ISBN: 978-1-68219-151-4 (print) / 978-1-68219-152-1 (online)
Pavel K Baev
Peace Research Institute Oslo (PRIO)
The intensity of application of various clandestine and unsavory means – from propaganda to corruption to cyber-attacks – in the escalating confrontation between Russia and the West has reached such alarming levels that demand for systematic analysis of this phenomenon stimulates policy research. This compact volume offers an unusual perspective juxtaposing present-day Russian activities with the US operations in the Cold War era. The assumption that Soviet operations in that period were more limited (p. 5, and p. 325) is doubtful, but the proposition that the attempts to keep the ‘dark side’ of political struggle covered and deniable invariably fail (p. 324) is well established. From the US-orchestrated coup against the Mohammad Mosaddegh government in Iran in 1953 to the Russian interference in the US presidential elections in 2016, even those operations that are deemed successful, tend to generate severe long-term consequences for the master-minding state. The author’s attempt to distinguish different types of operations is not convincing (defining the CIA operations in Guatemala in 1954 and in Indonesia in 1958 as ‘hybrid warfare’ is rather misleading), and including Russian nuclear modernization (pp. 298–300) in the analysis of methods of ‘fragmentation’ – as means of diverting US resources – is rather confusing (and calling the Kursk an ICBM submarine is plain wrong, p. 331).
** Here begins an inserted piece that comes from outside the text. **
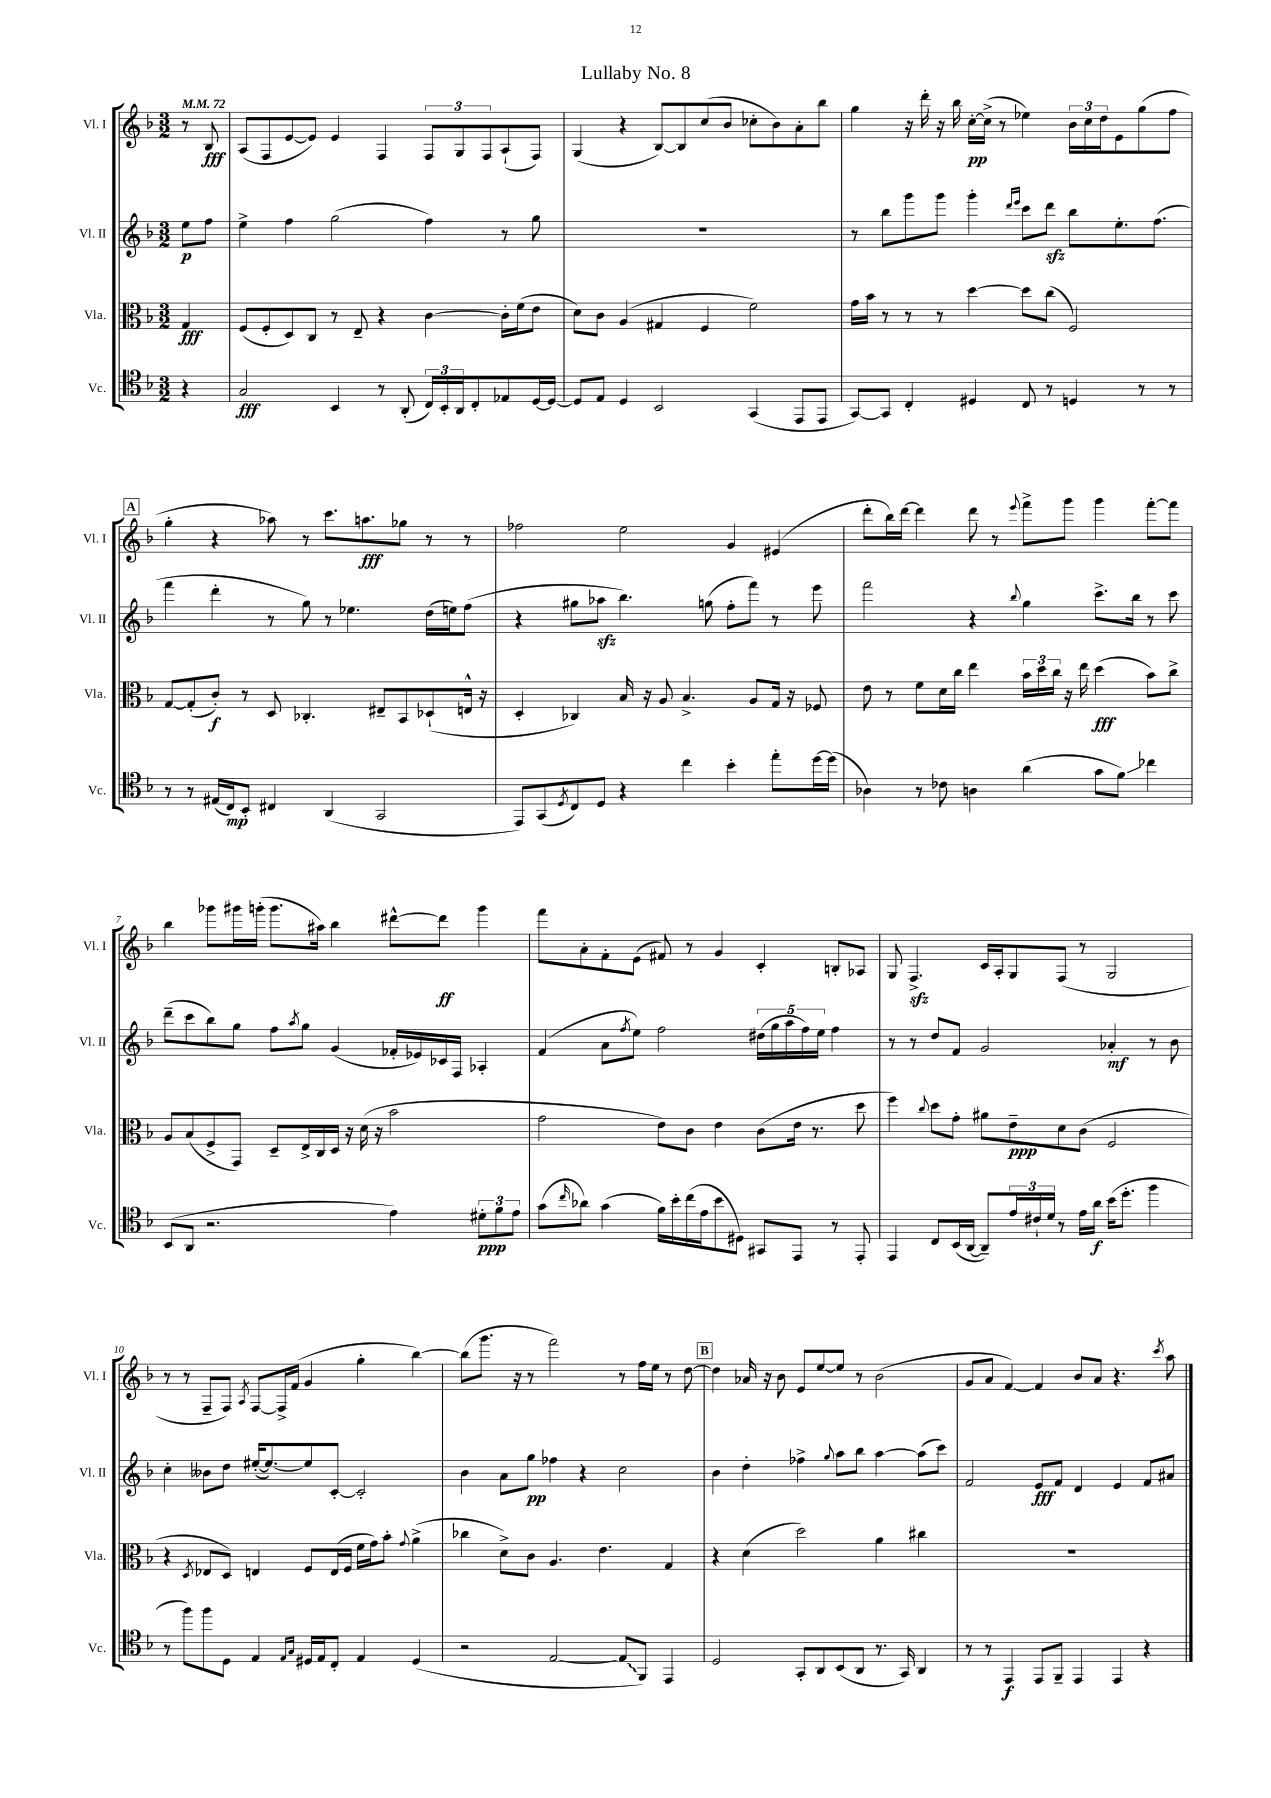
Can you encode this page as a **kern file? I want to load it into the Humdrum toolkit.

The meandering narrative is thin on conclusions, but the idea that, during the Cold War, the USA acted as the champion of stability, and now Russia claims the same role of status-quo defender (p. 322) is dubious. There are not only new dimensions, but also new complexity and intensity in political warfare, and the author comes close to capturing this qualitative change, but also persists in denying it.